While there have been only a limited number of studies into the use of these drugs in the relief of urethral spasm, prazosin, phenoxybenzamine, and dantrolene have shown most benefit. All smooth muscle relaxants can cause hypotension, and dantrolene may cause liver toxicity.
Tricyclic antidepressants
Tricyclic antidepressants have been found to be beneficial in the treatment of some humans with interstitial cystitis, and in a number of cats with FIC, however, there are few well-controlled studies available. These drugs have both behavioural and organic effects. They have anticholinergic (including increasing bladder capacity), anti-inflammatory (including preventing histamine release from mast cells), anti-α adrenergic, analgesic, and antidepressant effects. While long-term administration may be of benefit in some cases of FIC, short-term treatment does not appear to be effective. In cats, tricyclic antidepressants should be used with caution and reserved for those cats with very severe or chronic disease.
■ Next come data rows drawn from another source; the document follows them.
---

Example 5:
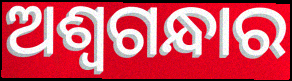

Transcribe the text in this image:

ଅଶ୍ୱଗନ୍ଧାର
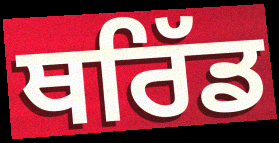
ਥਰਿੱਡ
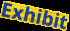
Exhibit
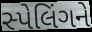
સ્પેલિંગને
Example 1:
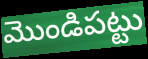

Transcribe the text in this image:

మొండిపట్టు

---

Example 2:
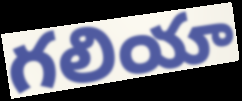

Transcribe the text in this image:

గలియా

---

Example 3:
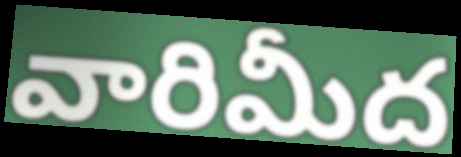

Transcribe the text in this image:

వారిమీద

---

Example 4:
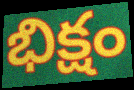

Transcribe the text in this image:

భిక్షం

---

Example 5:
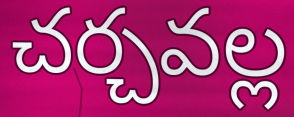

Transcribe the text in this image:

చర్చవల్ల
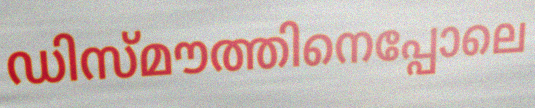
ഡിസ്മൗത്തിനെപ്പോലെ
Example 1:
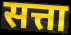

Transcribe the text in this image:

सत्ता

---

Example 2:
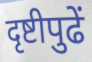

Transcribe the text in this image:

दृष्टीपुढें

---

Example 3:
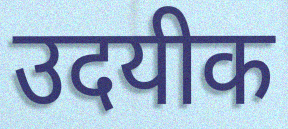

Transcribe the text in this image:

उदयीक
Amitriptyline (Amitriptyline™) 2.5–10 mg/cat PO q24 h (evening)
Side effects include somnolence, urinary retention, and raised liver enzymes. Liver function should be assessed prior to starting therapy, reassessed 1 month later, then every 6–12 months while the cat is on treatment.
Analgesia and anti-inflammatory drugs
Analgesia alone may reduce the severity of the clinical signs, but is rarely sufficient. Butorphanol (Torbugesic™), or fentanyl patches (which can be attached to a shaved area on the back of the neck), may show some degree of positive effect.
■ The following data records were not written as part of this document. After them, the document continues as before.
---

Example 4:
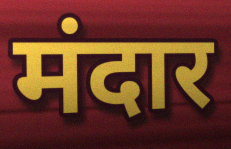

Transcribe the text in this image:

मंदार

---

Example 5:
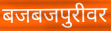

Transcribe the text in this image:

बजबजपुरीवर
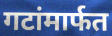
गटांमार्फत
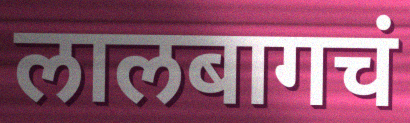
लालबागचं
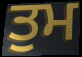
ਤੁਮ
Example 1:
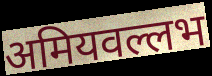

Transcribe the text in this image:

अमियवल्लभ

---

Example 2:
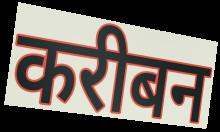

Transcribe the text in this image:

करीबन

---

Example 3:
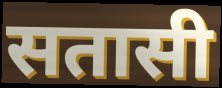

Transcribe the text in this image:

सतासी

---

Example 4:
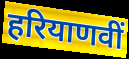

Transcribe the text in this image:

हरियाणवीं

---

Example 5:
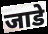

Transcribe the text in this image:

जाडे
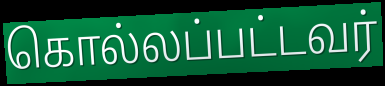
கொல்லப்பட்டவர்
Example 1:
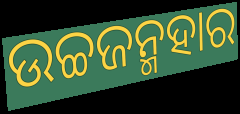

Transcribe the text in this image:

ଉଚ୍ଚଜନ୍ମହାର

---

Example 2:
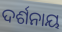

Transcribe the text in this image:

ଦର୍ଶନାୟ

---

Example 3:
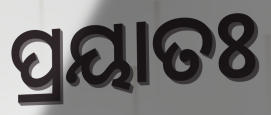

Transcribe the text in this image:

ପ୍ରୟାତଃ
Corticosteroids have been shown to be non-effective.
While NSAIDs have not been investigated for the treatment of FIC they may appear to help in some cases (especially those with TCC or pre-TCC, see above).
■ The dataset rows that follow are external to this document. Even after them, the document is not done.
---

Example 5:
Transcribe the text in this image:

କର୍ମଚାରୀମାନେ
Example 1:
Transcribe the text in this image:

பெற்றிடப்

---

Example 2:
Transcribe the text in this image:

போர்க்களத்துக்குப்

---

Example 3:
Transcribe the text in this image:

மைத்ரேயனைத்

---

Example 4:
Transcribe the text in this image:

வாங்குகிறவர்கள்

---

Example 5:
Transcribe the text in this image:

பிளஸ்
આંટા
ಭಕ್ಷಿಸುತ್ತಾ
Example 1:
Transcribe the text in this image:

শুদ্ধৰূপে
Summary of treatment for FIC
It is important to remember that all current treatments for FIC are merely palliative. The best results are gained by instigating a number of changes, ie, reducing stress, feeding a wet diet, possibly replacing GAGs and, if necessary, relieving urethral spasm. In most cases, when tailored to the individual cat, this will reduce or prevent further clinical signs. Tricyclic antidepressants should only be used in very severe recurrent cases.
Where possible, it may help to be proactive. This can be achieved where observant owners are able to notice their cat showing prodromal signs before an episode of FIC becomes clinically obvious. The duration of these signs may vary from a few days to a few hours, and they may include increased perineal and hind-end grooming, or altered behaviour (often seen as inter-cat aggression initiated by the FIC sufferer). These signs probably relate to increasing perineal pain. Making management changes at this time may help to reduce the severity and duration of the episode, ie, further reduce stress (perhaps spray Feliway™), increase fluid intake, and/or give a GAG supplement (or increase its dosage) or (where appropriate) give prazocin. This approach can also be used if a stressful episode is anticipated, (eg, a visit to the vet, a stay in a cattery, builders in the home, etc).